╭─ Record excerpts
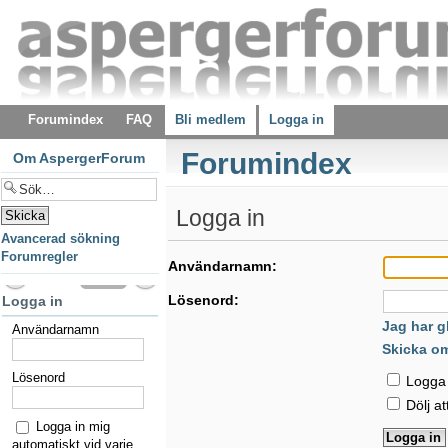
Forumindex
FAQ
Bli medlem
Logga in
Forumindex
Om AspergerForum
Logga in
Avancerad sökning
Forumregler
Användarnamn:
Lösenord:
Logga in
Jag har g
Användarnamn
Skicka o
Lösenord
Logga i
Dölj at
Logga in mig
automatiskt vid varje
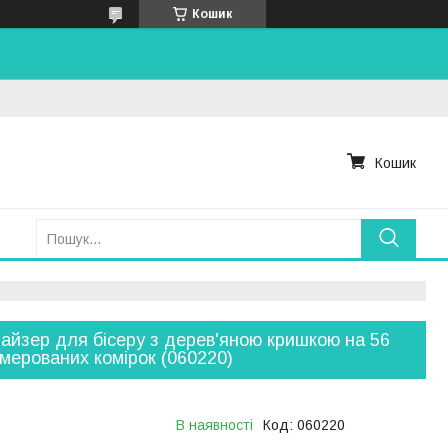
Кошик
Кошик
айзер для бісеру з дерев'яною кришкою на 56
мерованих комірок (060220)
В наявності
Код:
060220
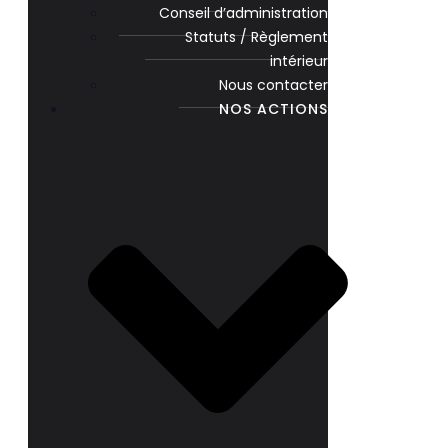
Conseil d’administration
Statuts / Règlement
intérieur
Nous contacter
NOS ACTIONS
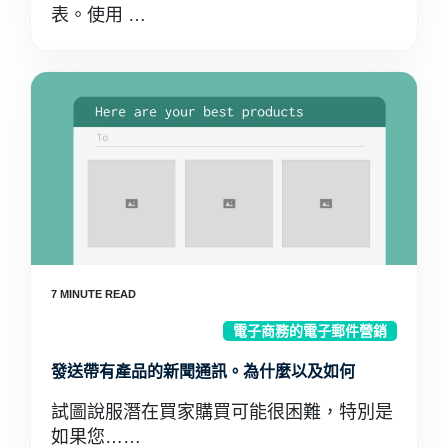
表。使用 …
電子商務的電子郵件營銷
發送帶有產品的新聞通訊。為什麼以及如何
試圖說服潛在買家購買可能很困難，特別是
如果您……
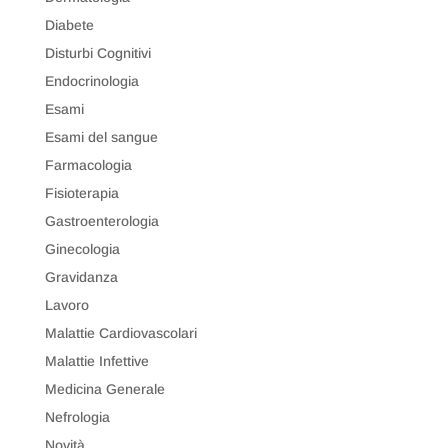
Diabete
Disturbi Cognitivi
Endocrinologia
Esami
Esami del sangue
Farmacologia
Fisioterapia
Gastroenterologia
Ginecologia
Gravidanza
Lavoro
Malattie Cardiovascolari
Malattie Infettive
Medicina Generale
Nefrologia
Novità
╰─
## What is expected
From the line containing "Endocrinologia" through the last line of the entries above, print every line exactly, including both ends, and nothing else.

## Result of the exercise
Endocrinologia
Esami
Esami del sangue
Farmacologia
Fisioterapia
Gastroenterologia
Ginecologia
Gravidanza
Lavoro
Malattie Cardiovascolari
Malattie Infettive
Medicina Generale
Nefrologia
Novità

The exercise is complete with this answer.